Activity of recombinant PRI2ΔNT protein. (A) ATP-dependent synthesis of poly(dA). Fraction 15 from the heparin column was assayed for primase activity in the presence of various levels of ATP. Each reaction mixture contained 1 μg of recombinant PRI2ΔNT, poly(dT), and ATP, as indicated. Reaction mixtures were incubated for 40 min at 30°C, followed by the addition of 1 unit of Klenow DNA polymerase and 16 μM [α-³²P]dATP (24,400 cpm/pmol). Incorporated radioactivity was determined after an additional 40 min at 30°C. (B) Effect of preincubation of the poly(dT) template with PRI2ΔNT and 1 mM ATP. Filled circles, preincubation for 40 min prior to adding Klenow DNA polymerase and [α-³²P]dATP; filled squares, coupled reaction without preincubation. (C) Effect of RNaseH on priming of poly(dA) synthesis. Poly(dA) synthesis in a reaction with 40 min of incubation with PRI2ΔNT, ATP, and poly(dT), followed by 20 min at 75°C and reannealing, 30 min with (filled squares) or without (filled circles) 2.5 units of RNaseH at 37°C, 20 min at 65°C, and reannealing, and finally, 40 min at 30°C with Klenow polymerase and [α-³²P]dATP.

Fig. 9.

Elongation of poly(A) primers by Klenow DNA polymerase. To analyze the PRI2ΔNT products, a reaction mixture (175 μl) contained poly(dT) template, PRI2ΔNT (7.3 μg), and 100 μM [α-³²P]ATP (18,000 cpm/pmol) as a substrate. After incubation at 30°C for the indicated times, the reaction mixtures were processed as described in Materials and Methods.
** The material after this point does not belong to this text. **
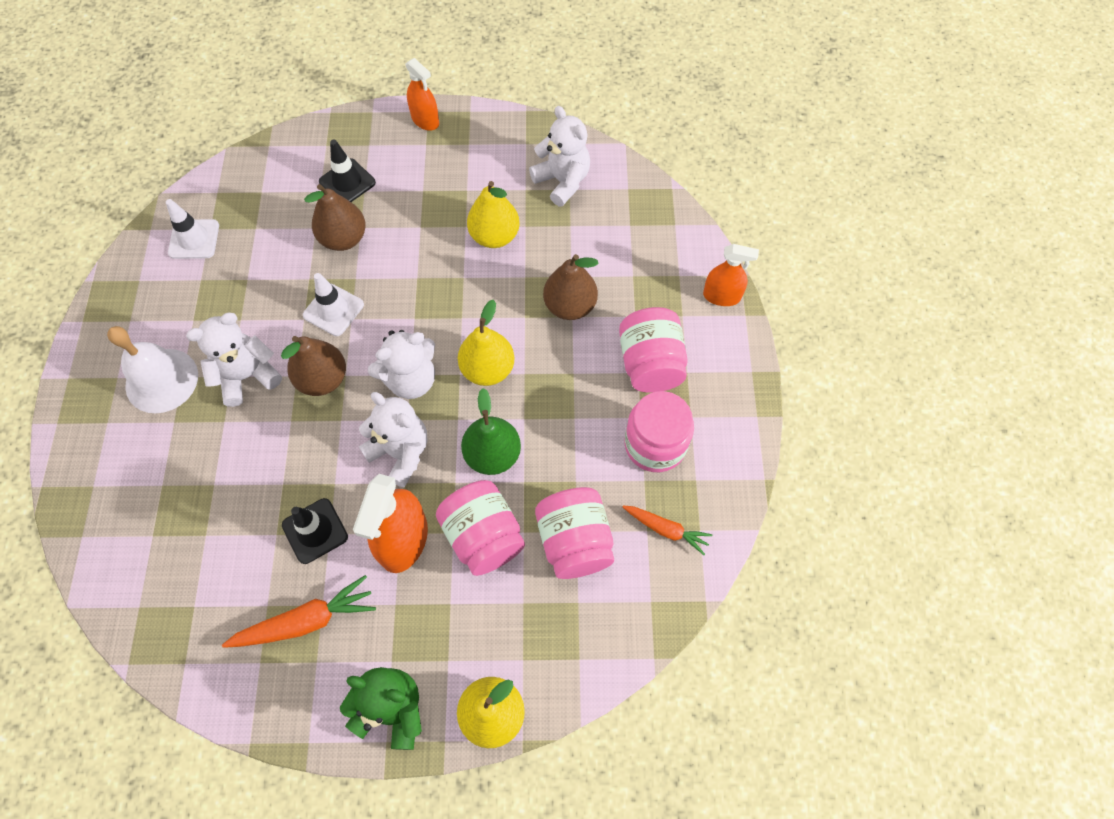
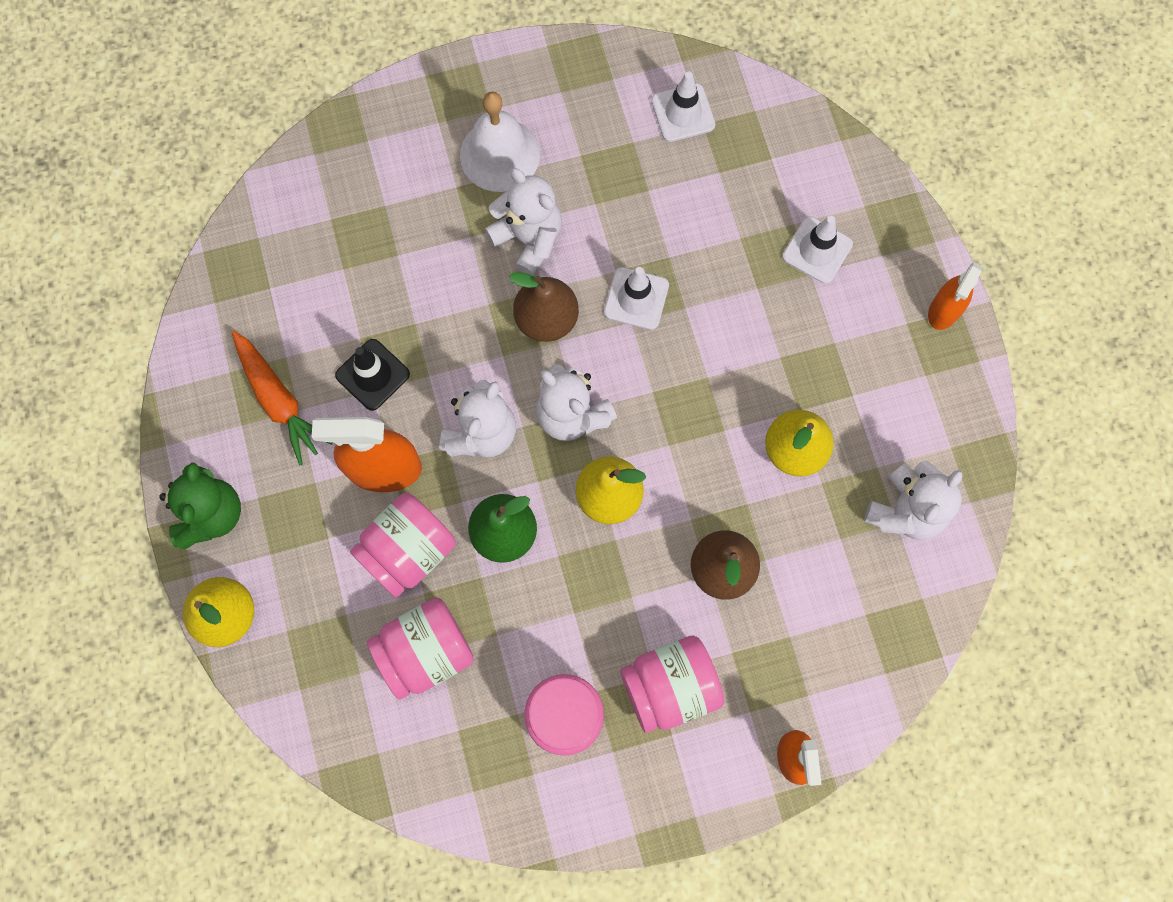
camera: 75 degrees right, 10 degrees up
(344, 239) = (735, 275): brown pear -> none
(347, 182) = (817, 250): black traffic cone -> white traffic cone
(666, 529) = (464, 752): orange carrot -> none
Lanes 1 to 3, incubation with PRI2ΔNT for 40, 80, and 120 min, respectively; lanes 4 to 6, equal volumes of each of samples 1 to 3 were incubated for an additional 40 min at 30°C with Klenow DNA polymerase (1.5 units) and dATP, respectively; lane 7, an equal volume of sample 3 was incubated with RNaseH (1.5 units) for 20 min at 37°C; lane O, ³²P-labeled oligonucleotide markers of indicated lengths; lane M, ³²P-labeled DNA markers of indicated lengths.